January 21st, I left my job. Not because I had another one lined up, but because it began to erode my soul like a dark acid. I went from being the brightest person in work to the gloomiest. I knew I had to make a change.
Currently I’ve a been self-employed artist for the last two months living in my mother’s house. Luckily, I don’t go out much or have a need for a lot of things so I’m able to survive on the money I make from music. I hear about my peers who I went to school with making six figures, with shiny job titles. Scrolling through media I often come across announcements on LinkedIn about their new degrees and fancy job promotions. I feel removed. Ejected from that world since I left secondary school, oblivious to what that life is like. A life of perceived certainty. A life of having a quick answer when someone asks “what do you do”. A life of not wondering where my next big paycheque is going to come from. However, instead plummeting into self-pity or the grip of despair. I can’t help but grin in delightful confidence.
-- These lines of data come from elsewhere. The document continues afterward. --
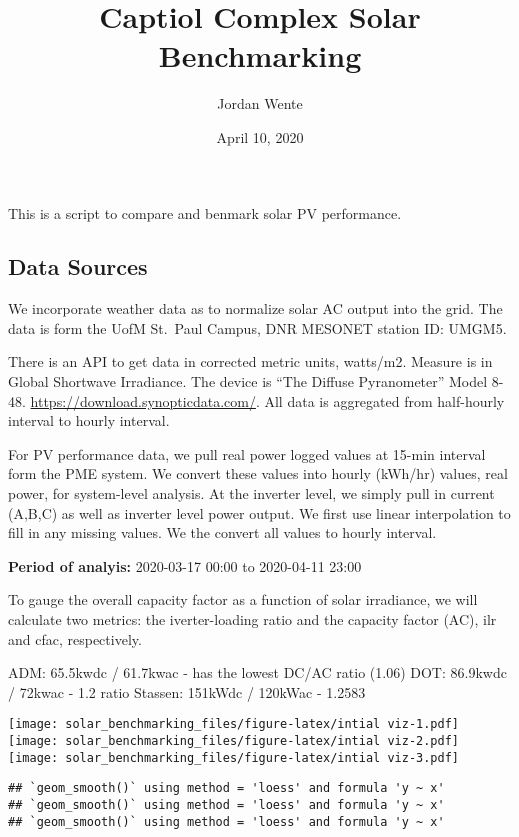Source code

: \documentclass[]{article}
\title{Captiol Complex Solar Benchmarking}
\author{Jordan Wente}
\date{April 10, 2020}
\begin{document}
\maketitle

This is a script to compare and benmark solar PV performance.

\subsection{Data Sources}\label{data-sources}

We incorporate weather data as to normalize solar AC output into the
grid. The data is form the UofM St.~Paul Campus, DNR MESONET station ID:
UMGM5.

There is an API to get data in corrected metric units, watts/m2. Measure
is in Global Shortwave Irradiance. The device is ``The Diffuse
Pyranometer'' Model 8-48. \url{https://download.synopticdata.com/}. All
data is aggregated from half-hourly interval to hourly interval.

For PV performance data, we pull real power logged values at 15-min
interval form the PME system. We convert these values into hourly
(kWh/hr) values, real power, for system-level analysis. At the inverter
level, we simply pull in current (A,B,C) as well as inverter level power
output. We first use linear interpolation to fill in any missing values.
We the convert all values to hourly interval.

\textbf{Period of analyis:} 2020-03-17 00:00 to 2020-04-11 23:00

To gauge the overall capacity factor as a function of solar irradiance,
we will calculate two metrics: the iverter-loading ratio and the
capacity factor (AC), ilr and cfac, respectively.

ADM: 65.5kwdc / 61.7kwac - has the lowest DC/AC ratio (1.06) DOT:
86.9kwdc / 72kwac - 1.2 ratio Stassen: 151kWdc / 120kWac - 1.2583

\texttt{[image: solar\_benchmarking\_files/figure-latex/intial viz-1.pdf]}
\texttt{[image: solar\_benchmarking\_files/figure-latex/intial viz-2.pdf]}
\texttt{[image: solar\_benchmarking\_files/figure-latex/intial viz-3.pdf]}

\begin{verbatim}
## `geom_smooth()` using method = 'loess' and formula 'y ~ x'
## `geom_smooth()` using method = 'loess' and formula 'y ~ x'
## `geom_smooth()` using method = 'loess' and formula 'y ~ x'
\end{verbatim}
\end{document}
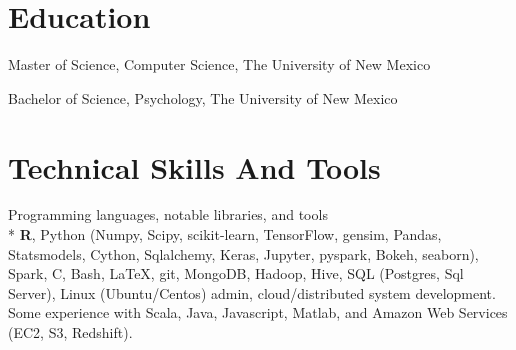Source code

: \documentclass[print]{friggeri-cv} %
\begin{document}
\section{Education}
\begin{description}
  \item {\largeheaderfont Master of Science, Computer Science}, The University
    of New Mexico \hfill 
    {}
  \item  {\largeheaderfont Bachelor of Science, Psychology}, The University of
    New Mexico \hfill
    { }
\end{description}

\section{Technical Skills And Tools}
\begin{description}
   \item {\smallheaderfont Programming languages, notable libraries, and tools} \\*
        \textbf{R}, Python (Numpy, Scipy, scikit-learn, TensorFlow, gensim,
        Pandas, Statsmodels, Cython, Sqlalchemy, Keras, Jupyter, pyspark,
        Bokeh, seaborn), Spark, C, Bash,
        \LaTeX, git, MongoDB, Hadoop, Hive, SQL (Postgres,
        Sql Server), Linux (Ubuntu/Centos) admin, cloud/distributed system development.
        Some experience with Scala, Java, Javascript,
        Matlab, and Amazon Web Services (EC2, S3, Redshift).

\end{description}
\end{document}
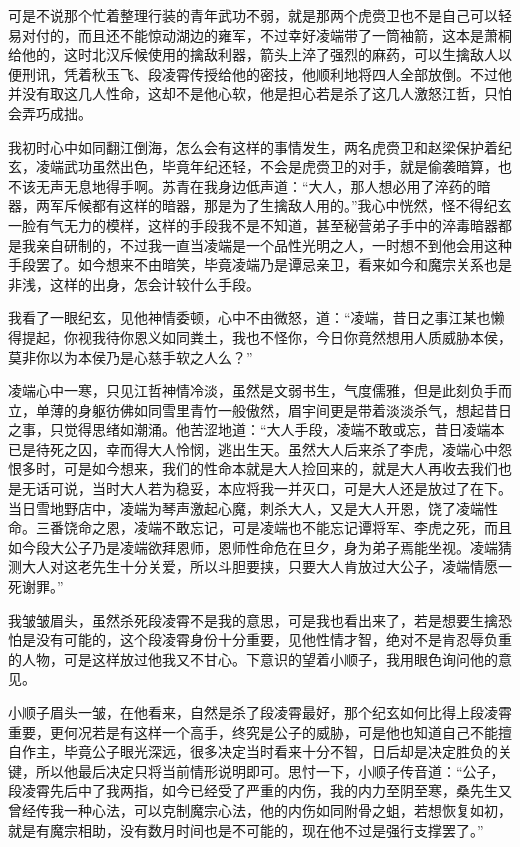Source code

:可是不说那个忙着整理行装的青年武功不弱，就是那两个虎赍卫也不是自己可以轻易对付的，而且还不能惊动湖边的雍军，不过幸好凌端带了一筒袖箭，这本是萧桐给他的，这时北汉斥候使用的擒敌利器，箭头上淬了强烈的麻药，可以生擒敌人以便刑讯，凭着秋玉飞、段凌霄传授给他的密技，他顺利地将四人全部放倒。不过他并没有取这几人性命，这却不是他心软，他是担心若是杀了这几人激怒江哲，只怕会弄巧成拙。

我初时心中如同翻江倒海，怎么会有这样的事情发生，两名虎赍卫和赵梁保护着纪玄，凌端武功虽然出色，毕竟年纪还轻，不会是虎赍卫的对手，就是偷袭暗算，也不该无声无息地得手啊。苏青在我身边低声道：“大人，那人想必用了淬药的暗器，两军斥候都有这样的暗器，那是为了生擒敌人用的。”我心中恍然，怪不得纪玄一脸有气无力的模样，这样的手段我不是不知道，甚至秘营弟子手中的淬毒暗器都是我亲自研制的，不过我一直当凌端是一个品性光明之人，一时想不到他会用这种手段罢了。如今想来不由暗笑，毕竟凌端乃是谭忌亲卫，看来如今和魔宗关系也是非浅，这样的出身，怎会计较什么手段。

我看了一眼纪玄，见他神情委顿，心中不由微怒，道：“凌端，昔日之事江某也懒得提起，你视我待你恩义如同粪土，我也不怪你，今日你竟然想用人质威胁本侯，莫非你以为本侯乃是心慈手软之人么？”

凌端心中一寒，只见江哲神情冷淡，虽然是文弱书生，气度儒雅，但是此刻负手而立，单薄的身躯彷佛如同雪里青竹一般傲然，眉宇间更是带着淡淡杀气，想起昔日之事，只觉得思绪如潮涌。他苦涩地道：“大人手段，凌端不敢或忘，昔日凌端本已是待死之囚，幸而得大人怜悯，逃出生天。虽然大人后来杀了李虎，凌端心中怨恨多时，可是如今想来，我们的性命本就是大人捡回来的，就是大人再收去我们也是无话可说，当时大人若为稳妥，本应将我一并灭口，可是大人还是放过了在下。当日雪地野店中，凌端为琴声激起心魔，刺杀大人，又是大人开恩，饶了凌端性命。三番饶命之恩，凌端不敢忘记，可是凌端也不能忘记谭将军、李虎之死，而且如今段大公子乃是凌端欲拜恩师，恩师性命危在旦夕，身为弟子焉能坐视。凌端猜测大人对这老先生十分关爱，所以斗胆要挟，只要大人肯放过大公子，凌端情愿一死谢罪。”

我皱皱眉头，虽然杀死段凌霄不是我的意思，可是我也看出来了，若是想要生擒恐怕是没有可能的，这个段凌霄身份十分重要，见他性情才智，绝对不是肯忍辱负重的人物，可是这样放过他我又不甘心。下意识的望着小顺子，我用眼色询问他的意见。

小顺子眉头一皱，在他看来，自然是杀了段凌霄最好，那个纪玄如何比得上段凌霄重要，更何况若是有这样一个高手，终究是公子的威胁，可是他也知道自己不能擅自作主，毕竟公子眼光深远，很多决定当时看来十分不智，日后却是决定胜负的关键，所以他最后决定只将当前情形说明即可。思忖一下，小顺子传音道：“公子，段凌霄先后中了我两指，如今已经受了严重的内伤，我的内力至阴至寒，桑先生又曾经传我一种心法，可以克制魔宗心法，他的内伤如同附骨之蛆，若想恢复如初，就是有魔宗相助，没有数月时间也是不可能的，现在他不过是强行支撑罢了。”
Since I was fifteen, I always knew my life was going to be unconventional. “I’m not going to get rich from a degree” I would tell my mum. A gargantuan wave of pride washes over me when I embrace and reflect on the fact that despite how radical and unorthodox, I may look, I am being the person I want to be. I chose my path and I walk it with a smile.
Reminders of mortality chime in my mind on an almost daily basis. As I’m asked questions such as “what would you do if money didn’t exist”, “what would you do if no one in the world would judge you”. An avalanche of gratitude and glory comes upon me as I answer “exactly what I’m doing now”.